Pendant qu'il fonce en direction de Bilbao, le car se réveille. Malgré la courte nuit, les gens sont souriants. Les bribes de sommeil glanées durant la nuit semblent avoir été suffisantes pour refaire le plein d'énergie. Au fur et à mesure que la matinée avance, cette impression disparaît. A 11 h 30, la « pause-pipi » se transforme en morne rituel. Dans l'odeur d'urine, on tente un brin de toilette aux pissotières du restoroute. Servi dans un gobelet en plastique mou, le café n'arrive pas à réveiller les papilles d'une langue devenue pâteuse. C'est sans aucun entrain que les voyageurs regagnent leur place dans le tortillard. Le front perlé de sueur, le petit Yassine arpente l'allée centrale à la recherche d'un divertissement.

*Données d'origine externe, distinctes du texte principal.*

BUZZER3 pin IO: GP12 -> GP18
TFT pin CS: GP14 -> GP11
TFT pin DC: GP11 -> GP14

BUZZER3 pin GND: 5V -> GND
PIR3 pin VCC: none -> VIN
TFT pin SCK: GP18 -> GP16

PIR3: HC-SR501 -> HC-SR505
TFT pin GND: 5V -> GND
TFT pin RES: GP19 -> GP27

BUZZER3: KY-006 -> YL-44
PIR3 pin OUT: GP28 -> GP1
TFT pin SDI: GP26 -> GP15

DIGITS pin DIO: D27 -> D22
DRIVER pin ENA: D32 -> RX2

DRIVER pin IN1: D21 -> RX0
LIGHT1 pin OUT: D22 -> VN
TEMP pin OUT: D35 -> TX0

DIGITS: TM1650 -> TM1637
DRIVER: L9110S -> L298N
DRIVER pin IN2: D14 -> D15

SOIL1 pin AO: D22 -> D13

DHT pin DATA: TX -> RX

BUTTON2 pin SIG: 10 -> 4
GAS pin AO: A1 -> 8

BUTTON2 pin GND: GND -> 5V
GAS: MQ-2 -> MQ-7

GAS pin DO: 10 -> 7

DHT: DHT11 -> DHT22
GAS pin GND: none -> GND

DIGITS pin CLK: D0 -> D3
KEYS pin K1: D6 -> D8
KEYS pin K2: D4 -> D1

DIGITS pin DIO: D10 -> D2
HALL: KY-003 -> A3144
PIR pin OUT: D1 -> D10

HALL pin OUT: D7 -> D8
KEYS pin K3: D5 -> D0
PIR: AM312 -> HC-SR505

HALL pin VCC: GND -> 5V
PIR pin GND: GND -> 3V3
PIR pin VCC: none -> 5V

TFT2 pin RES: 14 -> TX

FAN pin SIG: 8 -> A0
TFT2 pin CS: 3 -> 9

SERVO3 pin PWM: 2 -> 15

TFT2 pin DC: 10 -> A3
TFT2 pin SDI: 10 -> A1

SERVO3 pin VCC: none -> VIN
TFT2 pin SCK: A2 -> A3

L'heure refuse d'avancer. Plombée par le soleil, l'interminable plaine de Castille ne doit pas être étrangère à ce ralentissement du temps. Obsédé par sa moyenne, le chauffeur fait sauter une halte. Pas vraiment tendre avec ses concitoyens, Saïd fulmine : « La prochaine fois, je prends un car hollandais ou français... Plus un car marocain. Ils traitent vraiment les gens comme des moutons ! » Pas de doute, la capacité limitée des vessies joue sur les humeurs.

Madrid pointe à la fenêtre. Sans la voir, on traverse la capitale espagnole. L'excitation du départ a fait place à une grande lassitude, la curiosité a abandonné le bus durant la nuit. Vers 15 h 30, une vague hacienda flanquée de pompes à essence décrépies accueille des voyageurs hagards. Dans la chaleur écrasante, on cherche vainement un peu d'air. Sur la route en contrebas, les poids lourds défilent dans un infernal boucan. On s'encourage en se disant que c'est probablement le dernier arrêt avant le bateau. Vite, se plonger dans un livre pour retrouver un univers un peu plus accueillant.

Alors que l'Andalousie nous ouvre ses portes, l'estomac de Yassine ne supporte pas les derniers lacets montagneux. Heureusement, il ne vomit que de l'eau mâtinée d'un snack chocolaté. Soulagé, il s'endort. Bienheureux gamin ! Un homme qui ne supporte plus le bruit de la radio de Saïd lui demande sèchement de diminuer le volume. Avec les chansons arabes diffusées par les haut-parleurs du car, la cacophonie est, il est vrai, particulièrement pénible. Le vieux râle, mais s'exécute, en n'oubliant pas d'égratigner une énième fois ses concitoyens. Aux environs de Malaga, une côte particulièrement raide provoque la surchauffe du moteur. Durant ce nouvel arrêt forcé, les chauffeurs annoncent qu'on n'arrivera plus à temps pour le dernier bateau. Deuxième nuit dans cette boîte roulante, maintenant lourde d'odeurs corporelles. L'heure tardive n'a pas encore réussi à rafraîchir l'atmosphère. On sue abondamment.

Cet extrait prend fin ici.